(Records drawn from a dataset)
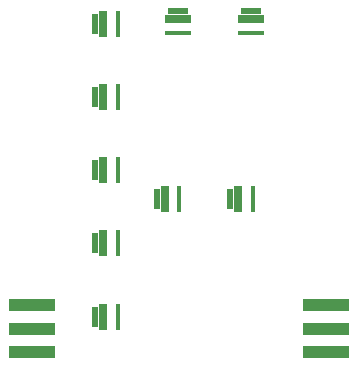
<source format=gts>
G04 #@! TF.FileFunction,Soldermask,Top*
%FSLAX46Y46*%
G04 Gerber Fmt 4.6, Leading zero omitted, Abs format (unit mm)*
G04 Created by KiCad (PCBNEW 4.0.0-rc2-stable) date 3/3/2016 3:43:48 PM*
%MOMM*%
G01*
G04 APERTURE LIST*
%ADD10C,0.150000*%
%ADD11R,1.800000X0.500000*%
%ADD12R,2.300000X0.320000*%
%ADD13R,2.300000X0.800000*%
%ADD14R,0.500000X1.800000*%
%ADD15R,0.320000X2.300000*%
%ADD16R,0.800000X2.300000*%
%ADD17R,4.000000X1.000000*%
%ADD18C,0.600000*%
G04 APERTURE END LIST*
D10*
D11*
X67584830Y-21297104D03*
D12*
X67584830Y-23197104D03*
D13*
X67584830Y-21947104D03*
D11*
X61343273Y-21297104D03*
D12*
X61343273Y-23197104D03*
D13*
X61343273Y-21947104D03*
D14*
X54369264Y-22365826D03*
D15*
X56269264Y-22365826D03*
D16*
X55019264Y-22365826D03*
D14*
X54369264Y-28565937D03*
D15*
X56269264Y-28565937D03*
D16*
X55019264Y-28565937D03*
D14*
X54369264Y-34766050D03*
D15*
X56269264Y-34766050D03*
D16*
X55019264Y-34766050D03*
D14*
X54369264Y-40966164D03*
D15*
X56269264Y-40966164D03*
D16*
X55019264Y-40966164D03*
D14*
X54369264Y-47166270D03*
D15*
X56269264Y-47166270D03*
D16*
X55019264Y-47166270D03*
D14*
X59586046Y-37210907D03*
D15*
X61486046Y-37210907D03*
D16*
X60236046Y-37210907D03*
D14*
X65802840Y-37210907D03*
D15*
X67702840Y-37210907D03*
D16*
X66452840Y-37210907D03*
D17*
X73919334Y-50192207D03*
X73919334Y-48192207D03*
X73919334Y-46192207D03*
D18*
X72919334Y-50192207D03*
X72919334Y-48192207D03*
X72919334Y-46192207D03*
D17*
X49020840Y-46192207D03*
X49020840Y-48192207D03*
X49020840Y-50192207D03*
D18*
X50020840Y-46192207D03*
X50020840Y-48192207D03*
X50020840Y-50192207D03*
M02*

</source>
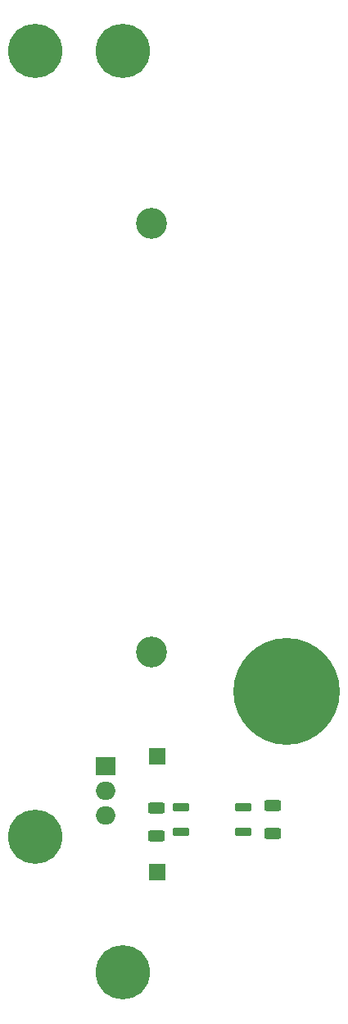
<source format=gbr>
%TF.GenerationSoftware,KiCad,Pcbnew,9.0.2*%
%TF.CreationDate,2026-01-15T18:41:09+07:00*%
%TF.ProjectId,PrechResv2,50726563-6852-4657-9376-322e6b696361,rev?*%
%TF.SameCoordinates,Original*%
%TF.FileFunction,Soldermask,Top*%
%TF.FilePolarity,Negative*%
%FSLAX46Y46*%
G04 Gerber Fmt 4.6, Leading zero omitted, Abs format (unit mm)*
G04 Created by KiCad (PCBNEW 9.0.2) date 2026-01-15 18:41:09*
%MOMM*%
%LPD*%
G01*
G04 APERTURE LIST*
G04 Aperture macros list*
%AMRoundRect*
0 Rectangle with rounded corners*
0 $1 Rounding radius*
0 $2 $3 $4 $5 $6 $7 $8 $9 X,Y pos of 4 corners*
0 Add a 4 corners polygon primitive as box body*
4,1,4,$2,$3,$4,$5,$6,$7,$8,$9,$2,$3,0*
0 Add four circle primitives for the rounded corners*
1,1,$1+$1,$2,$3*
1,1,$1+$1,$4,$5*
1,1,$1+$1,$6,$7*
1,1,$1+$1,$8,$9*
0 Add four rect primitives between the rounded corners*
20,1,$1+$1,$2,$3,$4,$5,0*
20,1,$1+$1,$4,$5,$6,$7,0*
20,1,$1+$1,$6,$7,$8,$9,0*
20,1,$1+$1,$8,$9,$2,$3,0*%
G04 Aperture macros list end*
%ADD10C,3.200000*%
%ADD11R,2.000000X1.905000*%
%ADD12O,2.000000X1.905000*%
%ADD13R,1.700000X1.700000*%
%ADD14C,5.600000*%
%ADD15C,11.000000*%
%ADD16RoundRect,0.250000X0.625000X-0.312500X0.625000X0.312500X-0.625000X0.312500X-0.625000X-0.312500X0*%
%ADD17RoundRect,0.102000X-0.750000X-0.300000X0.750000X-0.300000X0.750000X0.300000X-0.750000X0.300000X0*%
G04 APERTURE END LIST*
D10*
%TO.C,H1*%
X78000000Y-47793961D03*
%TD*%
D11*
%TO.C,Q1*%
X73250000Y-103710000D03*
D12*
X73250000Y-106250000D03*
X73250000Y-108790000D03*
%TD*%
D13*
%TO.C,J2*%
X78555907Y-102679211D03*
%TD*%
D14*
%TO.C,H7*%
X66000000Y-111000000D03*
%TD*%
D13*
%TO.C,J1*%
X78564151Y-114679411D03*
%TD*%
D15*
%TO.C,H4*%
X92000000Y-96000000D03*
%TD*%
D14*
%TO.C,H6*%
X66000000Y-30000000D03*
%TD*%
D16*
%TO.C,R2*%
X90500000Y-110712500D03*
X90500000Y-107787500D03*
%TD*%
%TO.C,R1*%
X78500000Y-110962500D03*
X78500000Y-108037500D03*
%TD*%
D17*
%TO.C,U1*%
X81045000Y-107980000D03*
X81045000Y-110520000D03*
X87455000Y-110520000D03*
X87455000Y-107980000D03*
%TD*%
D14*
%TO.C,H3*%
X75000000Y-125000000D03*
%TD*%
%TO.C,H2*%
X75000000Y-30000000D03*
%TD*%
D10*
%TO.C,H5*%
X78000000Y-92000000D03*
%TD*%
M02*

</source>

- _Exercise requirements_
The answer should hold every entry exactly as given and no pictures at all.

- _Solution_
<source format=gts>
G04 #@! TF.FileFunction,Soldermask,Top*
%FSLAX46Y46*%
G04 Gerber Fmt 4.6, Leading zero omitted, Abs format (unit mm)*
G04 Created by KiCad (PCBNEW 4.0.0-rc2-stable) date 3/3/2016 3:43:48 PM*
%MOMM*%
G01*
G04 APERTURE LIST*
%ADD10C,0.150000*%
%ADD11R,1.800000X0.500000*%
%ADD12R,2.300000X0.320000*%
%ADD13R,2.300000X0.800000*%
%ADD14R,0.500000X1.800000*%
%ADD15R,0.320000X2.300000*%
%ADD16R,0.800000X2.300000*%
%ADD17R,4.000000X1.000000*%
%ADD18C,0.600000*%
G04 APERTURE END LIST*
D10*
D11*
X67584830Y-21297104D03*
D12*
X67584830Y-23197104D03*
D13*
X67584830Y-21947104D03*
D11*
X61343273Y-21297104D03*
D12*
X61343273Y-23197104D03*
D13*
X61343273Y-21947104D03*
D14*
X54369264Y-22365826D03*
D15*
X56269264Y-22365826D03*
D16*
X55019264Y-22365826D03*
D14*
X54369264Y-28565937D03*
D15*
X56269264Y-28565937D03*
D16*
X55019264Y-28565937D03*
D14*
X54369264Y-34766050D03*
D15*
X56269264Y-34766050D03*
D16*
X55019264Y-34766050D03*
D14*
X54369264Y-40966164D03*
D15*
X56269264Y-40966164D03*
D16*
X55019264Y-40966164D03*
D14*
X54369264Y-47166270D03*
D15*
X56269264Y-47166270D03*
D16*
X55019264Y-47166270D03*
D14*
X59586046Y-37210907D03*
D15*
X61486046Y-37210907D03*
D16*
X60236046Y-37210907D03*
D14*
X65802840Y-37210907D03*
D15*
X67702840Y-37210907D03*
D16*
X66452840Y-37210907D03*
D17*
X73919334Y-50192207D03*
X73919334Y-48192207D03*
X73919334Y-46192207D03*
D18*
X72919334Y-50192207D03*
X72919334Y-48192207D03*
X72919334Y-46192207D03*
D17*
X49020840Y-46192207D03*
X49020840Y-48192207D03*
X49020840Y-50192207D03*
D18*
X50020840Y-46192207D03*
X50020840Y-48192207D03*
X50020840Y-50192207D03*
M02*

</source>
<source format=gbr>
%TF.GenerationSoftware,KiCad,Pcbnew,9.0.2*%
%TF.CreationDate,2026-01-15T18:41:09+07:00*%
%TF.ProjectId,PrechResv2,50726563-6852-4657-9376-322e6b696361,rev?*%
%TF.SameCoordinates,Original*%
%TF.FileFunction,Soldermask,Top*%
%TF.FilePolarity,Negative*%
%FSLAX46Y46*%
G04 Gerber Fmt 4.6, Leading zero omitted, Abs format (unit mm)*
G04 Created by KiCad (PCBNEW 9.0.2) date 2026-01-15 18:41:09*
%MOMM*%
%LPD*%
G01*
G04 APERTURE LIST*
G04 Aperture macros list*
%AMRoundRect*
0 Rectangle with rounded corners*
0 $1 Rounding radius*
0 $2 $3 $4 $5 $6 $7 $8 $9 X,Y pos of 4 corners*
0 Add a 4 corners polygon primitive as box body*
4,1,4,$2,$3,$4,$5,$6,$7,$8,$9,$2,$3,0*
0 Add four circle primitives for the rounded corners*
1,1,$1+$1,$2,$3*
1,1,$1+$1,$4,$5*
1,1,$1+$1,$6,$7*
1,1,$1+$1,$8,$9*
0 Add four rect primitives between the rounded corners*
20,1,$1+$1,$2,$3,$4,$5,0*
20,1,$1+$1,$4,$5,$6,$7,0*
20,1,$1+$1,$6,$7,$8,$9,0*
20,1,$1+$1,$8,$9,$2,$3,0*%
G04 Aperture macros list end*
%ADD10C,3.200000*%
%ADD11R,2.000000X1.905000*%
%ADD12O,2.000000X1.905000*%
%ADD13R,1.700000X1.700000*%
%ADD14C,5.600000*%
%ADD15C,11.000000*%
%ADD16RoundRect,0.250000X0.625000X-0.312500X0.625000X0.312500X-0.625000X0.312500X-0.625000X-0.312500X0*%
%ADD17RoundRect,0.102000X-0.750000X-0.300000X0.750000X-0.300000X0.750000X0.300000X-0.750000X0.300000X0*%
G04 APERTURE END LIST*
D10*
%TO.C,H1*%
X78000000Y-47793961D03*
%TD*%
D11*
%TO.C,Q1*%
X73250000Y-103710000D03*
D12*
X73250000Y-106250000D03*
X73250000Y-108790000D03*
%TD*%
D13*
%TO.C,J2*%
X78555907Y-102679211D03*
%TD*%
D14*
%TO.C,H7*%
X66000000Y-111000000D03*
%TD*%
D13*
%TO.C,J1*%
X78564151Y-114679411D03*
%TD*%
D15*
%TO.C,H4*%
X92000000Y-96000000D03*
%TD*%
D14*
%TO.C,H6*%
X66000000Y-30000000D03*
%TD*%
D16*
%TO.C,R2*%
X90500000Y-110712500D03*
X90500000Y-107787500D03*
%TD*%
%TO.C,R1*%
X78500000Y-110962500D03*
X78500000Y-108037500D03*
%TD*%
D17*
%TO.C,U1*%
X81045000Y-107980000D03*
X81045000Y-110520000D03*
X87455000Y-110520000D03*
X87455000Y-107980000D03*
%TD*%
D14*
%TO.C,H3*%
X75000000Y-125000000D03*
%TD*%
%TO.C,H2*%
X75000000Y-30000000D03*
%TD*%
D10*
%TO.C,H5*%
X78000000Y-92000000D03*
%TD*%
M02*

</source>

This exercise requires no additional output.